We have just seen Jeremiah versus the False Prophets replayed before our eyes. OK. That's a bit of an exaggeration. The person representing Jeremiah was a bit mealy mouthed as he went about his work. But the false prophets of Yahweh were right on cue.
Jeremiah, of course, was the faithful, courageous prophet serving Yahweh in Judah right at the end of that kingdom, before the final exile in 586 BC. He was bitterly opposed by the Establishment Prophets, who hated even the merest hint that the Lord was about to bring down the Babylonians to destroy the Temple and drive thousands upon thousands into exile. This, said Jeremiah, was coming because of their sins. "Traitorous snake", hissed the False Prophets, who were claiming to speak for God Himself.
History, naturally, vindicated Jeremiah as the Lord's true prophet. At the same time it utterly damned the False Prophets as being, well, false.
In the United States recently the Midwest Society of Christian Philosophers (otherwise known as the Society of False Prophets) convened for a confabulation.

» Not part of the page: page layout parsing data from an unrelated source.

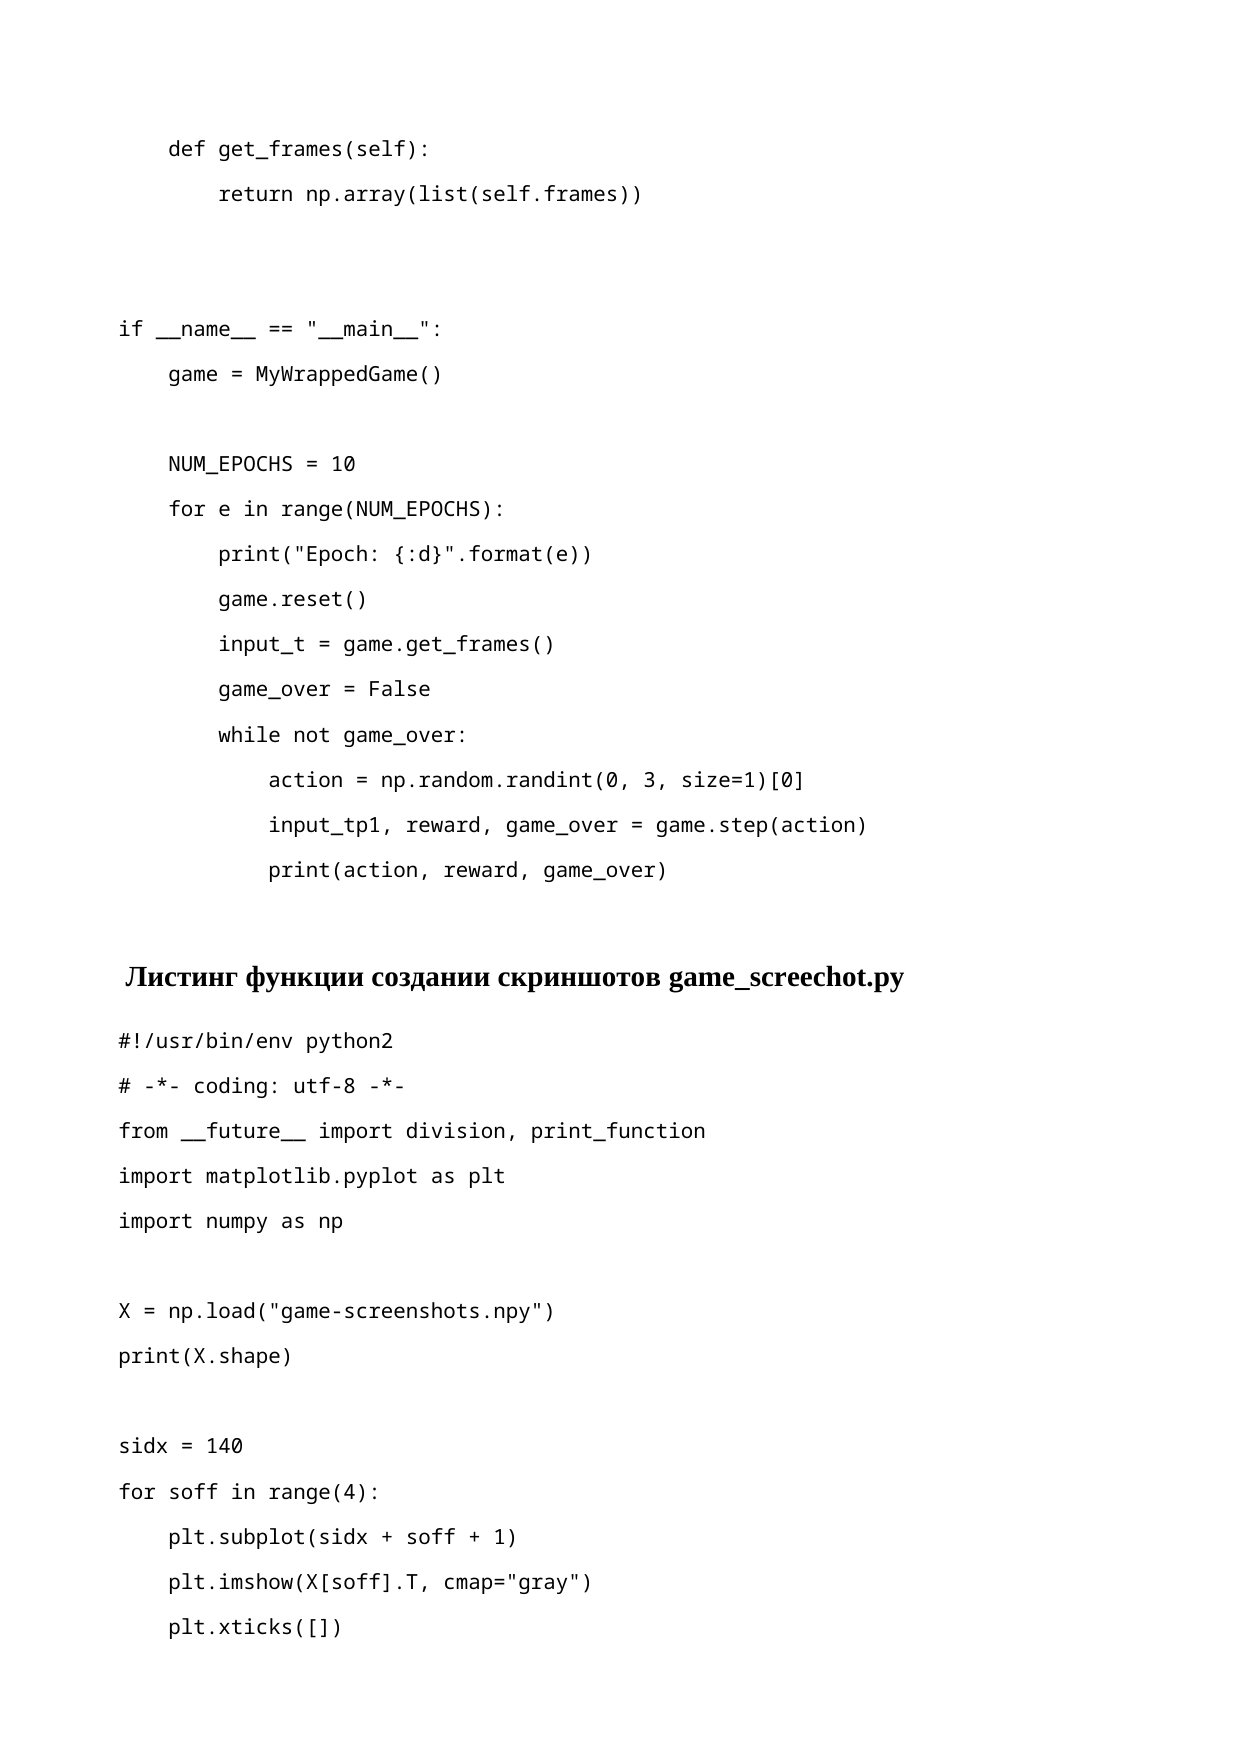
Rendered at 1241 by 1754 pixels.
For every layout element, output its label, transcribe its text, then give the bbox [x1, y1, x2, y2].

text plt.xticks([]) [118, 1612, 1152, 1641]
text print(action, reward, game_over) [118, 855, 1152, 883]
text for e in range(NUM_EPOCHS): [118, 494, 1152, 523]
text while not game_over: [118, 720, 1152, 748]
text game_over = False [118, 674, 1152, 703]
text game.reset() [118, 584, 1152, 613]
text print(X.shape) [118, 1341, 1152, 1370]
text print("Epoch: {:d}".format(e)) [118, 539, 1152, 568]
text from __future__ import division, print_function [118, 1116, 1152, 1144]
text plt.imshow(X[soff].T, cmap="gray") [118, 1567, 1152, 1595]
text def get_frames(self): [118, 134, 1152, 162]
text #!/usr/bin/env python2 [118, 1026, 1152, 1054]
text import numpy as np [118, 1206, 1152, 1234]
text # -*- coding: utf-8 -*- [118, 1071, 1152, 1099]
text import matplotlib.pyplot as plt [118, 1161, 1152, 1189]
text sidx = 140 [118, 1432, 1152, 1460]
text plt.subplot(sidx + soff + 1) [118, 1522, 1152, 1550]
text game = MyWrappedGame() [118, 359, 1152, 387]
text input_tp1, reward, game_over = game.step(action) [118, 810, 1152, 838]
text Листинг функции создании скриншотов game_screechot.py [118, 959, 1152, 992]
text if __name__ == "__main__": [118, 314, 1152, 342]
text for soff in range(4): [118, 1477, 1152, 1505]
text input_t = game.get_frames() [118, 629, 1152, 658]
text return np.array(list(self.frames)) [118, 179, 1152, 207]
text X = np.load("game-screenshots.npy") [118, 1296, 1152, 1325]
text action = np.random.randint(0, 3, size=1)[0] [118, 765, 1152, 793]
text NUM_EPOCHS = 10 [118, 449, 1152, 477]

Richard Swinburne, the distinguished Oxford philosopher and Orthodox Christian, delivered a lecture over the weekend at a Midwest Society of Christian Philosophers conference. The topic? Christian sexual ethics. [Rod Dreher, The American Conservative.]Swinburne apparently delivered a mealy-mouthed presentation on homosexuality. He, sort of, vaguely condemned it. In other words, he stood within the general vicinity of the Scripture's teaching. Alas and alack. His audience, the members of the Midwest Society of False Prophets, rose in spontaneous apoplexy. They rushed into electronic print to denounce the horrible traitor in their midst.

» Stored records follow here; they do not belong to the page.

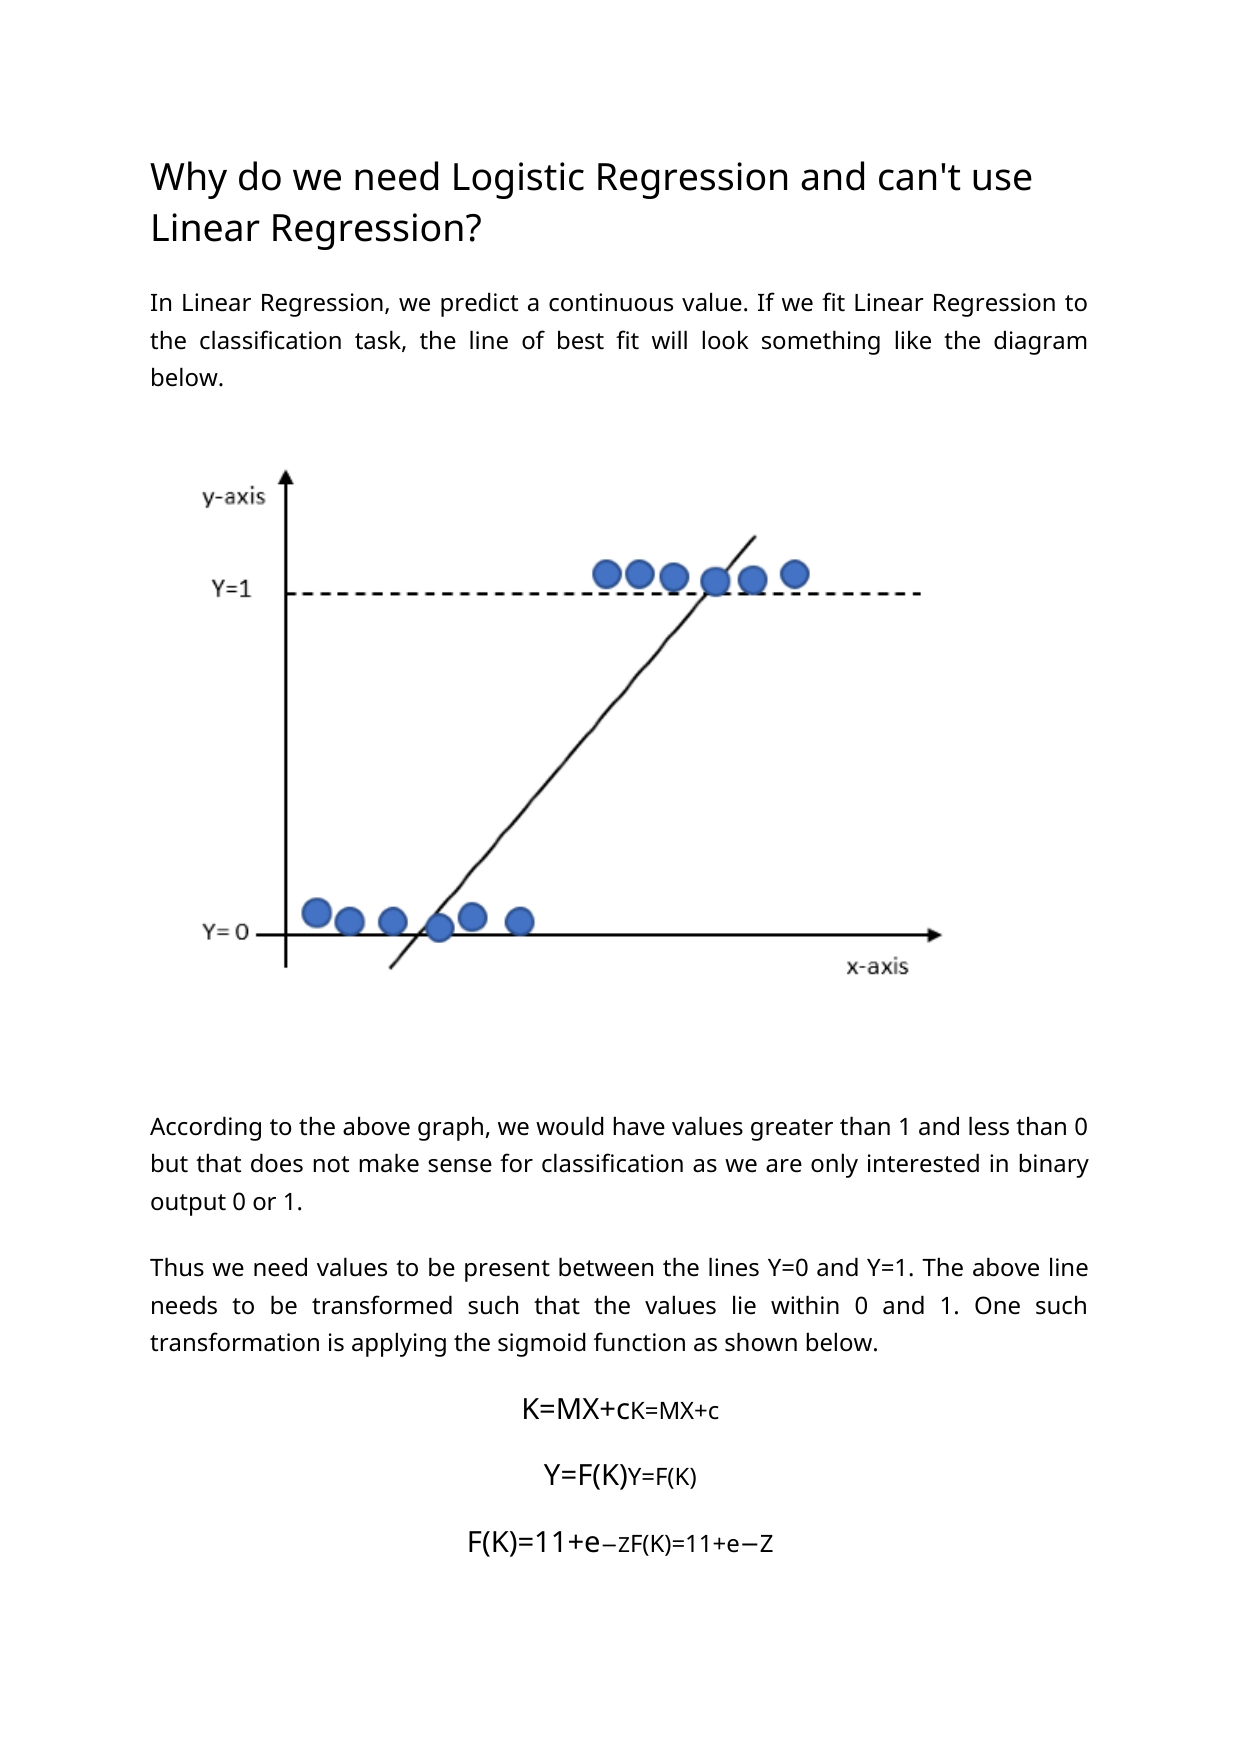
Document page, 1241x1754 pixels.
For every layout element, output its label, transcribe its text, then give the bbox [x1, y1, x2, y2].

text According to the above graph, we would have values greater than 1 and less than 0 but that does not make sense for classification as we are only interested in binary output 0 or 1. [150, 1104, 1090, 1217]
picture [150, 422, 1241, 1076]
text F(K)=11+e−ZF(K)=11+e−Z [150, 1521, 1090, 1561]
subtitle Why do we need Logistic Regression and can't use Linear Regression? [150, 150, 1090, 252]
text K=MX+cK=MX+c [150, 1388, 1090, 1428]
text In Linear Regression, we predict a continuous value. If we fit Linear Regression to the classification task, the line of best fit will look something like the diagram below. [150, 281, 1090, 394]
text Thus we need values to be present between the lines Y=0 and Y=1. The above line needs to be transformed such that the values lie within 0 and 1. One such transformation is applying the sigmoid function as shown below. [150, 1246, 1090, 1359]
text Y=F(K)Y=F(K) [150, 1454, 1090, 1494]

Yesterday, I gave Richard Swinburne, the famous Oxford Christian philosopher, a piece of my mind. As one of the keynotes of the Midwest Meeting of Society of Christian Philosophers, he referred to homosexuality as a “disability” and a “incurable condition.” While Swinburne did not think homosexuality was intrinsically wrong in the same way that adultery was wrong, he argued (if that’s the right verb under some principle of charity) that homosexuality was extrinsically wrong. Homosexuality was a disability in the lacking of the ability to have children, and God’s commands of abstaining from homosexuality might prevent others from fostering this incurable condition in others.Yes, let's get this straight. When self-important False Prophets get entranced by post-modernist prophet Foucualt anything and everything can be rationalised as good. What will be captivating and entrancing at any given time will depend upon what the pagan world is celebrating as the cause celebre du jour. In Jeremiah's day it was child sacrifice on the altars of Molech. The False Prophets thought it was a "jolly interesting idea", a wonderful expression of the virtue of love. In our day, it is the "fundamental human rights" of homosexuals--another wonderful expression of the virtue of love, to be celebrated by all. False Prophets are consistent down through the centuries.
Yeah. I know.
My response was mixture of abhorrence and overwhelming anger, and I tried as I might to encounter this idea calmly. I told him he medicalized being gay in the same way that phrenology medicalized racism. It was obnoxious to listen to Christians lay claim to sacrificial love at this conference, but at the same time not see the virtue of that same love as a possible quality underlying other configurations, yet I told others this is the reason why Christians should read Foucault. When you do, you start to notice how power manifests in local contexts in which those discourses occur. [Edward J. Hackett]
The False Prophets of Jeremiah's day were so incensed they called upon the king of Judah to execute a sentence of death upon him. (Jeremiah 26: 11) Little did they realize, let alone conceive, that their sentence of death was, in fact, a self-pronouncement. They were the ones who died in the bitterness of their apostasy and rebellion against Yahweh.
Members of the Mid-West Society of False Prophets be warned.